President Trump visited the Heritage Foundation Monday night to promote his tax reform plan, promising Americans it’s their “chance to unleash a middle-class miracle.”
“Let’s give our country the best Christmas present of all: massive tax relief,” he said, encouraging citizens to urge their representatives in Congress to support his plan.
Trump outlined the key components: the first $24,000 for married couples tax-exempt, a simplified tax filing process so “families will be able to file their taxes on a single sheet of paper,” a reduction in business taxes, and policies that will encourage the repatriation of an estimated $3 trillion that’s now sitting overseas.
“So this money can come back home to America,” he said. “Believe me, we can use it in this country.”
Trump and the GOP have made overhauling the tax code one of their highest priorities for the rest of this year.
The president already has delivered a series of speeches on the plan and repeatedly has focused on features he believes will get the attention of the middle class.
Critics allege the benefits will actually go to businesses, but economists point out it is businesses that create jobs.
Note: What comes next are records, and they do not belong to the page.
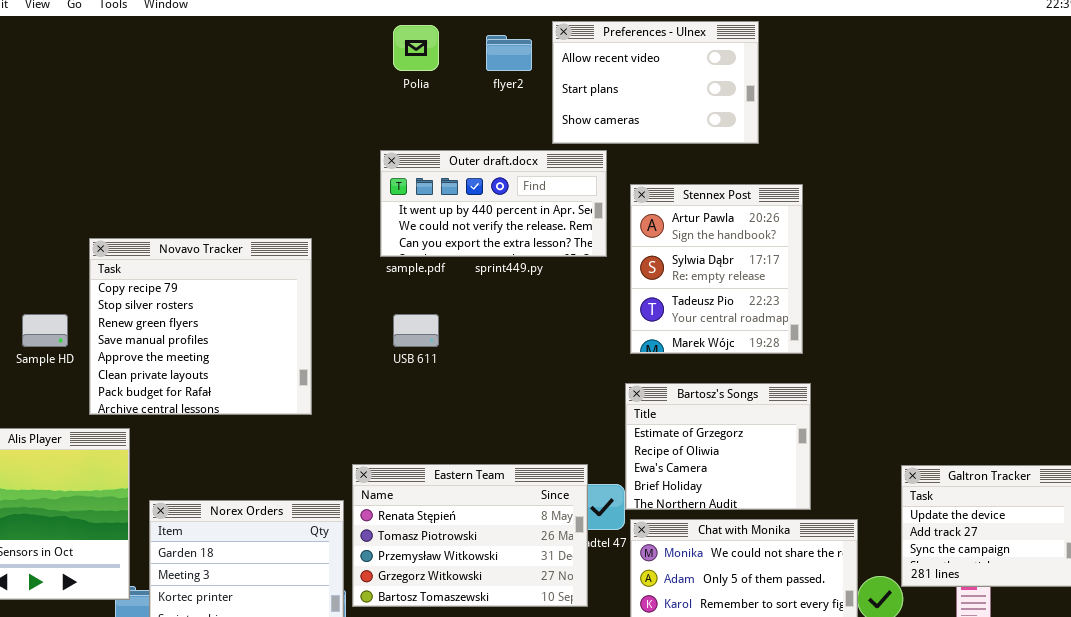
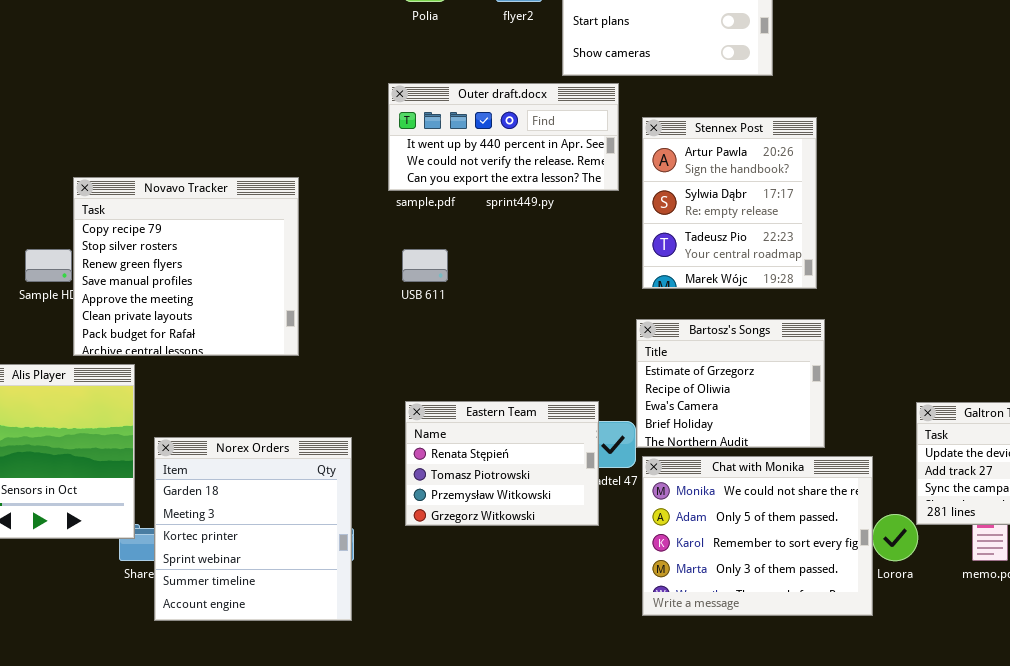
Novavo Tracker: [89,238,312,415] -> [73,177,299,356], moved
Eastern Team: [352,464,588,607] -> [405,401,599,526], resized

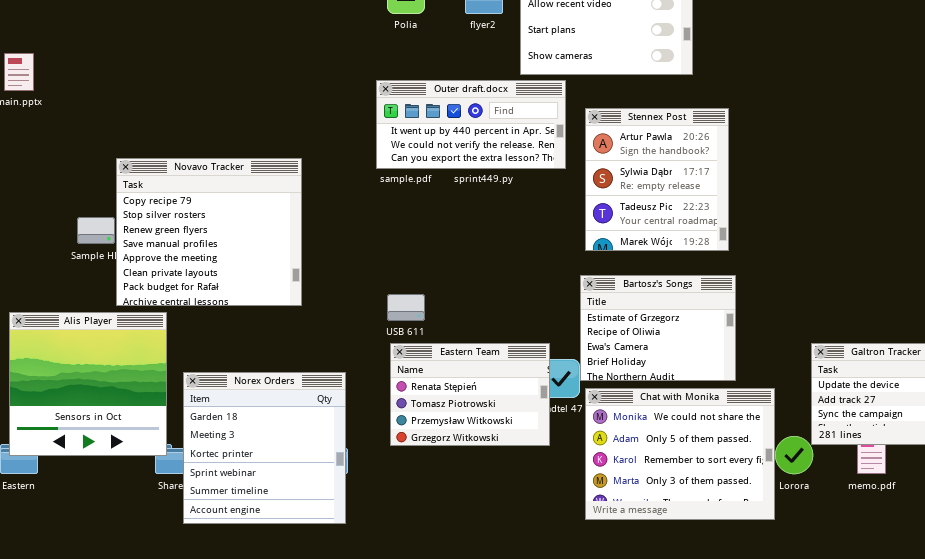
USB 611: [402,249,448,282] -> [387,294,425,321], moved

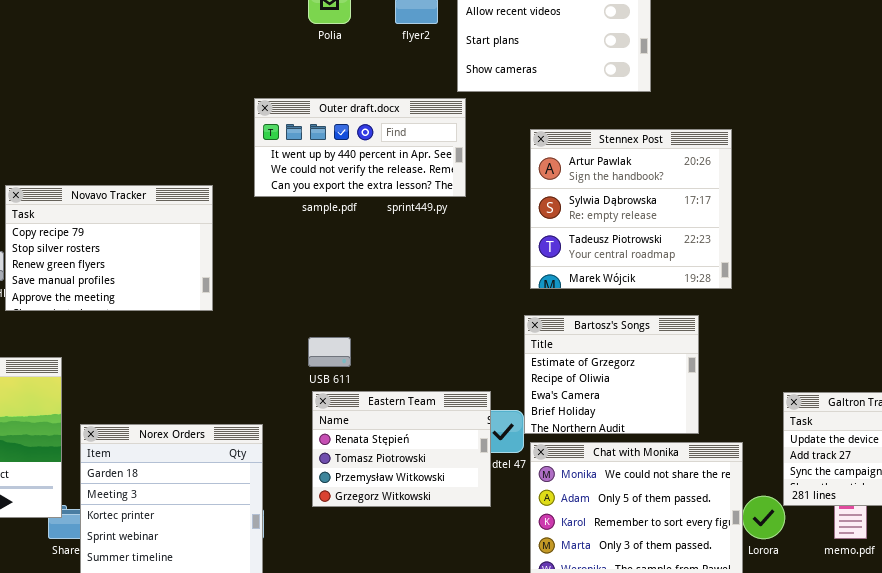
Outer draft.docx: [376,80,566,169] -> [254,98,466,197], moved
Stennex Post: [585,108,729,251] -> [530,129,732,289], resized
Novavo Tracker: [116,158,302,306] -> [5,185,213,311], resized

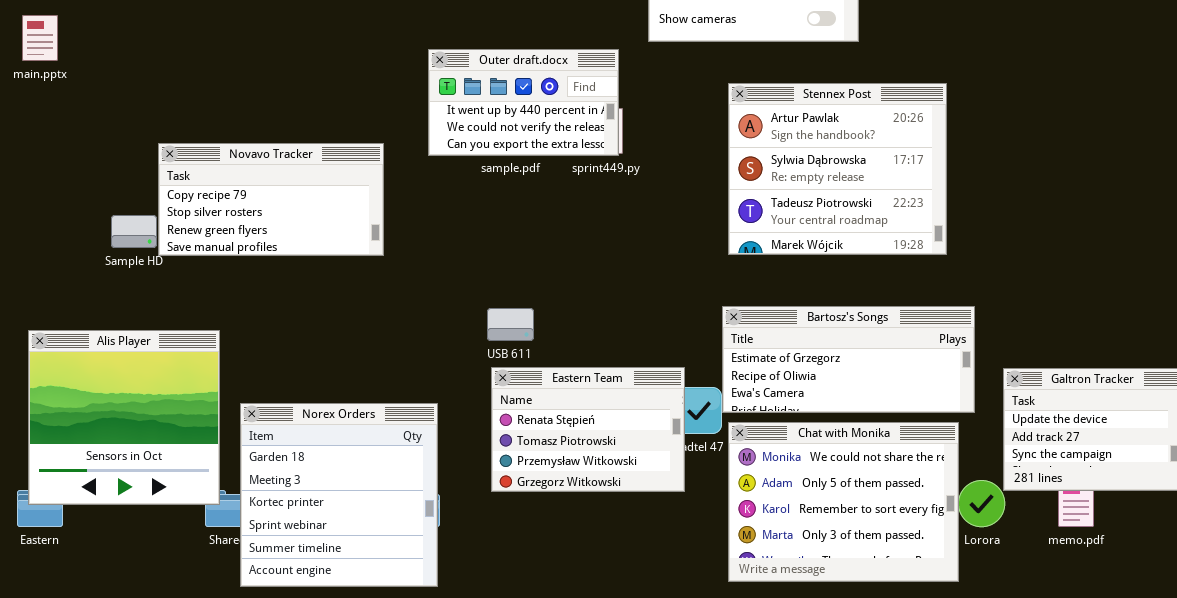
Outer draft.docx: [254,98,466,197] -> [428,49,619,156], resized
Novavo Tracker: [5,185,213,311] -> [158,143,384,256], resized
Bartosz's Songs: [524,315,699,434] -> [722,306,975,413], resized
Ed Feulner, president of the foundation, commented: “Congress has a once-in-a-generation opportunity to deliver sweeping, pro-growth tax reform for the American people.”
Trump said his bullet points will double the zero bracket, raise the child tax credit for working families and remove the “self-inflicted wound” of very high tax rates for business.
His plan would set the corporate tax rate at “not more than 20 percent,” far below the current 35 percent.
It also would “allow our companies to expense the full cost of new equipment in the year they buy it” and end “the horrible and very unfair estate tax as also known as the death tax.”
Overall, he said, the changes could give “the typical American family” the equivalent of a $4,000 annual raise.
For those who call their members of Congress, he said, “Don’t give ’em a hard time.”
But he said he needs help to give the nation tax relief for Christmas.
He cited issues he’s already been addressing: the border wars, chain migration, cooperation with other nations, a military that is effective against ISIS, pulling out of “one-sided deals” that don’t benefit America, the fight against terrorism and the need for Constitution-faithful judges.
“We’re going to be saying ‘Merry Christmas’ again,” he said.
Marc Short, the president’s legislative affairs director, wants the work done by the end of the year.
“We need to turn this economy around,” he told “Fox & Friends.” “It’s begun to turn under the president’s leadership and rolling back the regulatory state.”